From left are Hummingbird (Janice Shrock Sprague), Dancing Dove (Norma Haight), Many Wings (Jeanne Blackstone) and Sky Wind (Tamila Blackstone). In front is Snow Bird (Janice Mattox).

      Women from the East of the River Shawnee Nation gave special meaning to Native American Heritage Month on Friday during a presentation to Mansfield Middle School students.

      “Many people think all Indians live on reservations or are dead. That’s not true. We are here among you and we all don’t look alike,” said Jeanne Blackstone of Mansfield whose Shawnee name is Many Wings.

      Blackstone’s daughters, Tamila (Sky Wind) and Snow Bird (Janice) are eighth- and fourth-graders, respectively, in Mansfield City Schools.

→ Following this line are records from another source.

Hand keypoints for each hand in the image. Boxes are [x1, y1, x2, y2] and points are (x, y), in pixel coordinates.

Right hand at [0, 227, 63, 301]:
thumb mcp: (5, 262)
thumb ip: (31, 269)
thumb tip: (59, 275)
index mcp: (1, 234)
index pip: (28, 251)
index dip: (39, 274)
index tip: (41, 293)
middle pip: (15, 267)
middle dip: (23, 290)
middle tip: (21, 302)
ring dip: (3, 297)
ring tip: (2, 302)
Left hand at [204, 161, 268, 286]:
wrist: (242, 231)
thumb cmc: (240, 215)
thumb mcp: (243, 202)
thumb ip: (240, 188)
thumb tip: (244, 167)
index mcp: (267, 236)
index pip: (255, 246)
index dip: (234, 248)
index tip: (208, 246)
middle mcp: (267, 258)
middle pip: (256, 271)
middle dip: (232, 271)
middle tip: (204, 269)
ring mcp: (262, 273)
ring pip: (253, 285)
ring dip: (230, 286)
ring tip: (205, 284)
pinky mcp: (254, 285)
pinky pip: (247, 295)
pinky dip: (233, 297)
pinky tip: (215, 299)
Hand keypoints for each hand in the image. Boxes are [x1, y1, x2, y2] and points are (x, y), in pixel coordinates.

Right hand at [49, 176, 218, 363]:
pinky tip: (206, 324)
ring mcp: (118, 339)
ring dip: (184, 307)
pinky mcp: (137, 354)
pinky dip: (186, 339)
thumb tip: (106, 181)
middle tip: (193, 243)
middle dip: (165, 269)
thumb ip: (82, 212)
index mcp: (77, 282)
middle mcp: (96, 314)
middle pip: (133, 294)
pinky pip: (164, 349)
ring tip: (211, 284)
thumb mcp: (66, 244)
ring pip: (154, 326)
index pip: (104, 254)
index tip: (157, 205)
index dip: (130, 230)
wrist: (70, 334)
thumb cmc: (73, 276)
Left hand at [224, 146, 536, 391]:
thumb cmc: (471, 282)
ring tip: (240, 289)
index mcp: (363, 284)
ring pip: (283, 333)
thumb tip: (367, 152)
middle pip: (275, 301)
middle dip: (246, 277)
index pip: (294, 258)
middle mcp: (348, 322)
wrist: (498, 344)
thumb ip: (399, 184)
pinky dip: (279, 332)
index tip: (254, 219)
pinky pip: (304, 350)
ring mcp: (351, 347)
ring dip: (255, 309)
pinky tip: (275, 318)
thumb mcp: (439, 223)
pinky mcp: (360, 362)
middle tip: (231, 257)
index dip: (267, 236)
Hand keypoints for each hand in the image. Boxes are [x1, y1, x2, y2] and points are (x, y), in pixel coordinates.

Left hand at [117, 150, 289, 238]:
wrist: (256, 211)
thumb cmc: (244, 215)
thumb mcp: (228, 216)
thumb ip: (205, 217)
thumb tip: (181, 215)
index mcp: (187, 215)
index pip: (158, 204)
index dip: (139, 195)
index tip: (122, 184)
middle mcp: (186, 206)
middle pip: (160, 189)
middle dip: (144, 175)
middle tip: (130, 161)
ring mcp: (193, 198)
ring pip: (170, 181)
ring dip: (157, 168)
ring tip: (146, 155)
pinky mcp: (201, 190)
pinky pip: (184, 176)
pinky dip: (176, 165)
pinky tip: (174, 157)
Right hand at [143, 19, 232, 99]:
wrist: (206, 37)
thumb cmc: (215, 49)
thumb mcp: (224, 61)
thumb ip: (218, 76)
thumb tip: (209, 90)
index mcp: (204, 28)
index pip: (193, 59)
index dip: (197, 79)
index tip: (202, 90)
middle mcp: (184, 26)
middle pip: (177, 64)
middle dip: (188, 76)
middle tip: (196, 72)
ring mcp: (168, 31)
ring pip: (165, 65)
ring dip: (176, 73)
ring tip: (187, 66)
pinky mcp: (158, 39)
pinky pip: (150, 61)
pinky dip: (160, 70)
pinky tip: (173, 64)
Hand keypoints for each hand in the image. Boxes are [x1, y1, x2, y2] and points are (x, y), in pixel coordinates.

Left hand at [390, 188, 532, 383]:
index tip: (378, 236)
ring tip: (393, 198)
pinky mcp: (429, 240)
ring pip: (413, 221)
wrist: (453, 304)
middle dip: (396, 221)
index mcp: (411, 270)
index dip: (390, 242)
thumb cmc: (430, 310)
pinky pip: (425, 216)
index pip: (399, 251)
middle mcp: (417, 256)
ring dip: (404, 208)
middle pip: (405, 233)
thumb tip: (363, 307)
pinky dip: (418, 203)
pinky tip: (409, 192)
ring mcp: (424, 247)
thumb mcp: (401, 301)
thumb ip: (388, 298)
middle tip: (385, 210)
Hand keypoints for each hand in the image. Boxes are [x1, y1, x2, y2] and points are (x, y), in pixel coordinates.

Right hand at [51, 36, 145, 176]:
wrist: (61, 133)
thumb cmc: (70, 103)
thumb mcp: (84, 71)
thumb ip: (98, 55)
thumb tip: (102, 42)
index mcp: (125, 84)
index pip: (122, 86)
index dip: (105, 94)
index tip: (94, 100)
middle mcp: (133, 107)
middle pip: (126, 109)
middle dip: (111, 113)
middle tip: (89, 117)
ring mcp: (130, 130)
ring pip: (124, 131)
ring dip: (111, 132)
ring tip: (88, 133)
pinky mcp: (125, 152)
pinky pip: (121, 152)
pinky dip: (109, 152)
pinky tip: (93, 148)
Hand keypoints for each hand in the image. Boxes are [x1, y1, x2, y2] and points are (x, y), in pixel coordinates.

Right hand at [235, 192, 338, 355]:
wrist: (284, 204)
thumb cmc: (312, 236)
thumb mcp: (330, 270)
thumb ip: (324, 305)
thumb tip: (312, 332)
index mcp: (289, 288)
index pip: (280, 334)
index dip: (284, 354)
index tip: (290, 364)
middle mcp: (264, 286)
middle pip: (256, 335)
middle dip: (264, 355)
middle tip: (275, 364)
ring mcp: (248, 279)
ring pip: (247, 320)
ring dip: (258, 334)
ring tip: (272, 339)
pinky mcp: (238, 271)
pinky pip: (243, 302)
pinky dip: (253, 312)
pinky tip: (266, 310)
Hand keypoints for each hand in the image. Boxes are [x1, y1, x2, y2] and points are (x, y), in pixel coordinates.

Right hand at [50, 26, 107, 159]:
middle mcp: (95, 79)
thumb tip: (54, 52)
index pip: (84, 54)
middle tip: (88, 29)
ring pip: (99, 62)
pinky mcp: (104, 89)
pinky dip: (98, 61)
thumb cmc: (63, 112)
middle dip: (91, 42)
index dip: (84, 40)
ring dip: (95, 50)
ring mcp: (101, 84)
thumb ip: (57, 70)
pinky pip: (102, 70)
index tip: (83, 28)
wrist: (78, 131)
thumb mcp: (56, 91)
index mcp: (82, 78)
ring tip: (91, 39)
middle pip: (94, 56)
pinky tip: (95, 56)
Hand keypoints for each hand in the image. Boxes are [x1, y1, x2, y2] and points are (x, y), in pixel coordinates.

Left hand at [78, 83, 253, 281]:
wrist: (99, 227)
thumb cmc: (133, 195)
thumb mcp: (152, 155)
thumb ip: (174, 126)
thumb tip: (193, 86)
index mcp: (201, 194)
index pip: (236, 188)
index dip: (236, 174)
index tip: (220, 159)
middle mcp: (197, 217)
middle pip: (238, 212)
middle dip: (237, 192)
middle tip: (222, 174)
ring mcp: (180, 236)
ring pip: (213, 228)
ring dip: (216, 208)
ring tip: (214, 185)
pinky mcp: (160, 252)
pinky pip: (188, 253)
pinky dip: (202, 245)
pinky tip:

      Speaking from the Senior High auditorium stage, Blackstone urged the middle-schoolers to reject stereotypes.

      “Most of what you think about native cultures comes from where? That’s right, from Hollywood – in the movies or on TV,” she said.

      Blackstone was joined by her mother and aunt, tribal elders Hummingbird (Janice Shrock Sprague) and Dancing Dove (Norma Haight).

T      racing their lineage to the first-born daughter of Pocahontas, the women wore buckskin dresses patterned after those worn prior to the 1840s. They displayed tables of artifacts and animal pelts while explaining Shawnee customs, beliefs and daily living.

      Among the items Blackstone showed students was a medicine bag whose purpose, she said, is misunderstood.

      “It contains no medicine. Its name means ‘good energy,” she said. “Maybe a friend gives me a shell. It’s something I keep in my medicine bag. It contains things that are important to me and give me good energy.”

      After the women’s presentation students were allowed on stage to closely examine the items that Blackstone had described.

      Before closing, the 73-year-old Hummingbird echoed Blackstone’s caution about stereotyping.

      “Be proud of who you are,” she told the students.